#### Source
______

Analysis: The roasted and cut supari was held to remain betel nut and the process of roasting and cutting was not treated as manufacture under Chapter Note 6 of Chapter 21 of the Central Excise Tariff Act, 1985. It was therefore classified under Tariff Item 0802 90 12 of the Central Excise Tariff Act, 1985 and treated as attracting nil rate of duty. As regards the tobacco, the marks found on the bags were taken to indicate only mixing ratios for use in production and not a brand name used in the course of trade. The tobacco also did not satisfy the conditions for classification under Tariff Item 24039990 of the Central Excise Tariff Act, 1985 since it did not contain lime and kattha, and at the highest it fell under Tariff Item 24039910 of the Central Excise Tariff Act, 1985. Since the turnover was within the prescribed limit, the goods were held entitled to SSI exemption under Notification No. 8/2003-CE dated 01.03.2003, and confiscation and penalty were not warranted.

______

#### Data shown
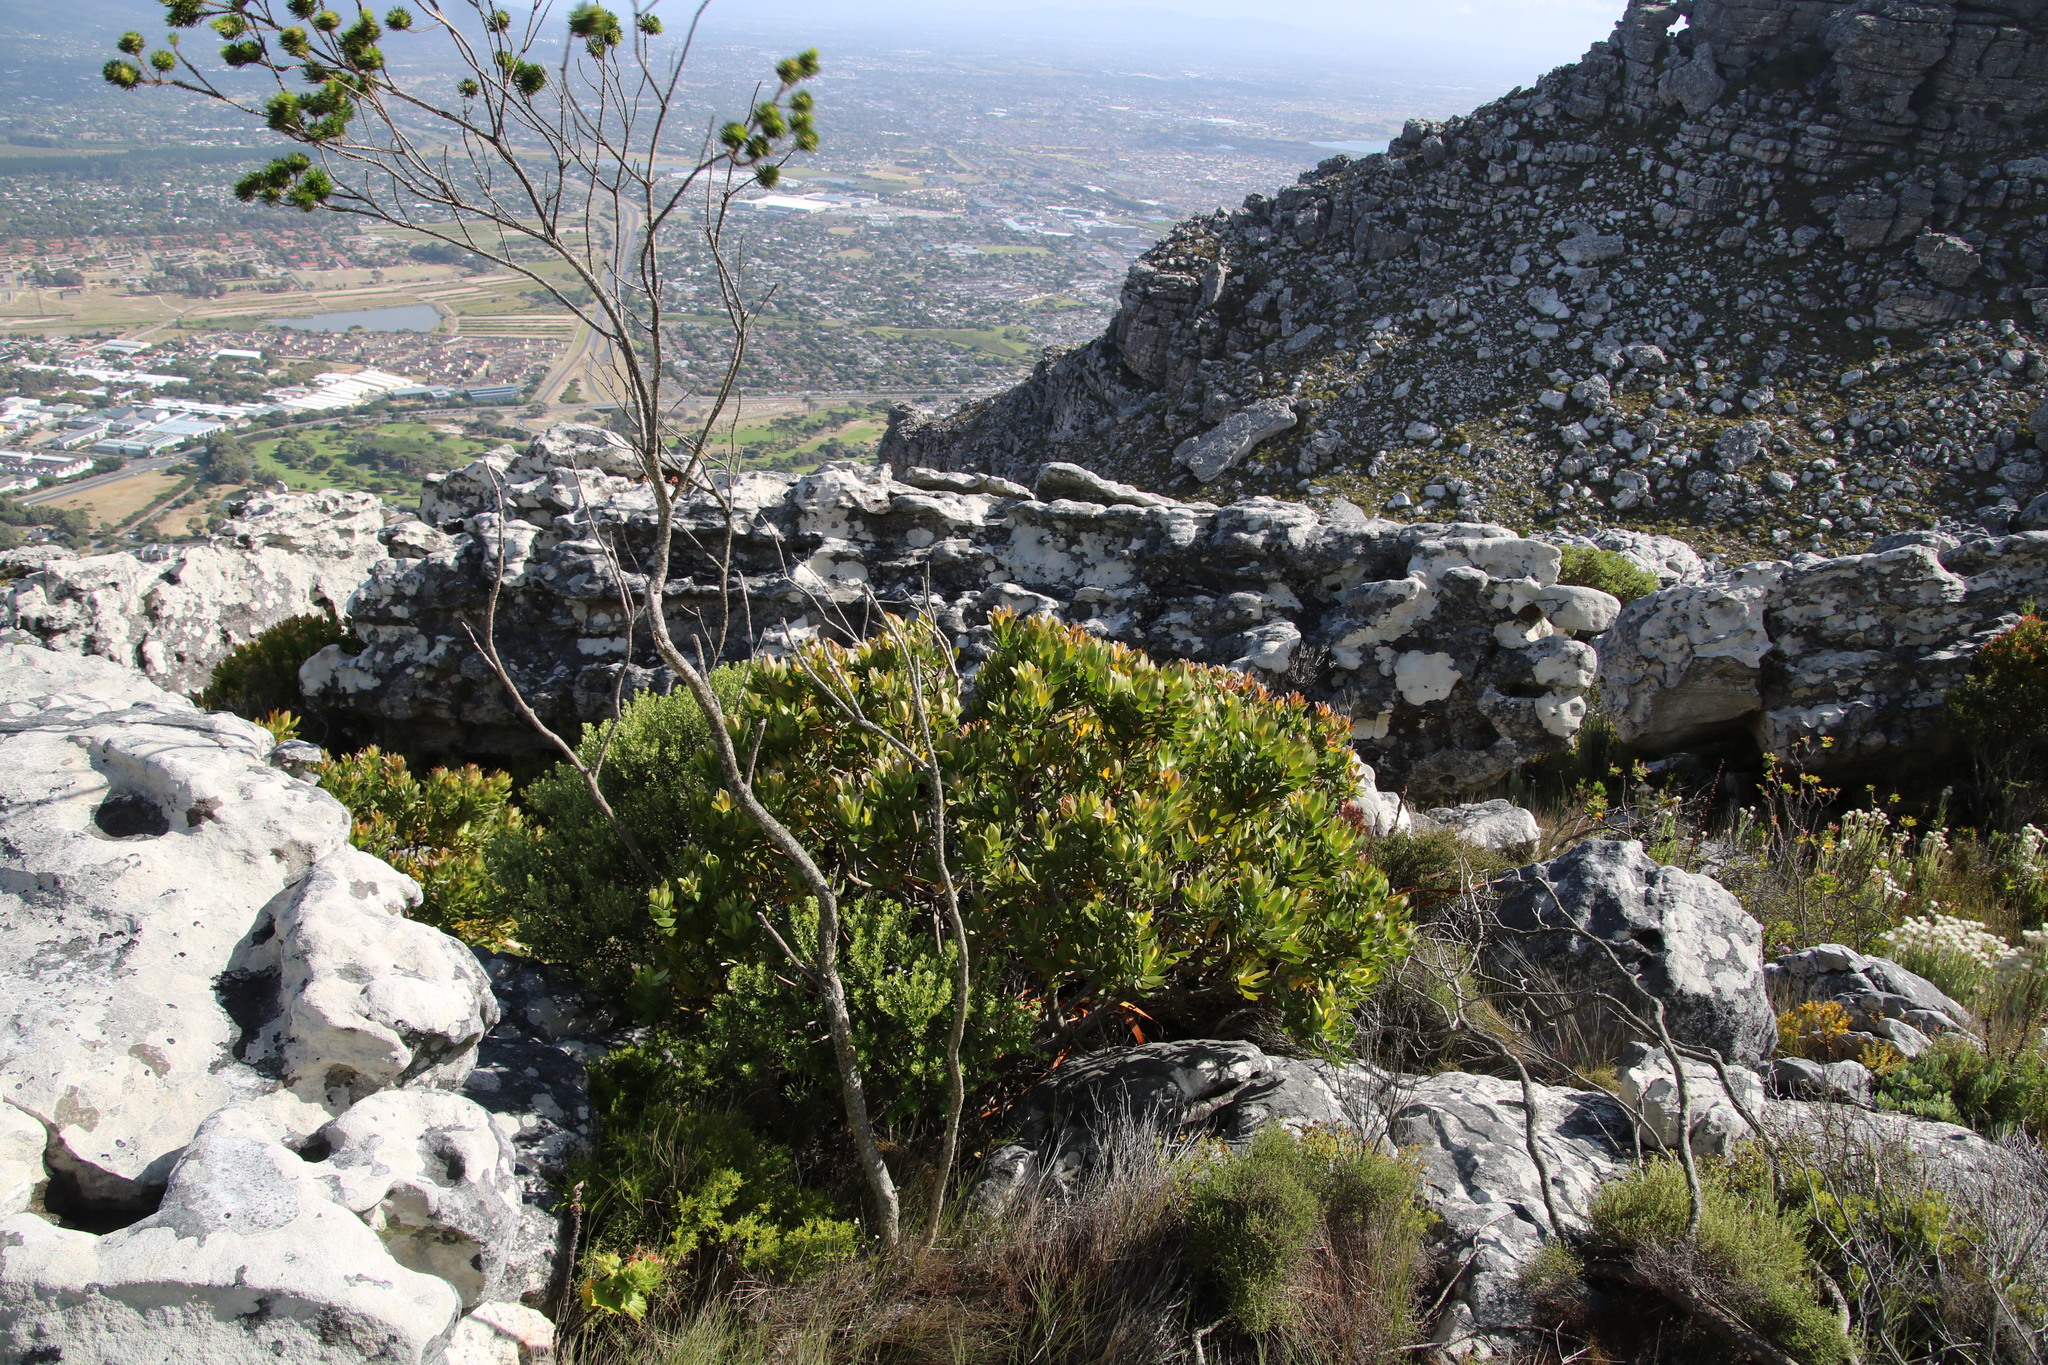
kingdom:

______

#### Tasks to complete
- a) Translate this sentence from the excise analysis into Spanish: "Since the turnover was within the prescribed limit, the goods were held entitled to SSI exemption under Notification No. 8/2003-CE dated 01.03.2003, and confiscation and penalty were not warranted."
- b) Carry on the excise analysis from its last sentence.

#### Per-task outputs
- a) Dado que el volumen de negocios estaba dentro del límite prescrito, se consideró que las mercancías tenían derecho a la exención SSI conforme a la Notificación n.º 8/2003-CE de fecha 01.03.2003, y no procedían el decomiso ni la sanción.

- b)
Conclusion: The seized supari and tobacco were not liable to the proposed duty demand, confiscation or penalty, and the assessee was entitled to exemption.
Final Conclusion: The departmental challenge failed because the impugned order correctly treated the goods as non-dutiable or exempt and no interference was called for.
Ratio Decidendi: Where roasting and cutting do not amount to manufacture and the marks on tobacco bags do not constitute a brand name in trade, the goods are to be classified according to their true tariff entries and may qualify for SSI exemption if the exemption conditions are satisfied.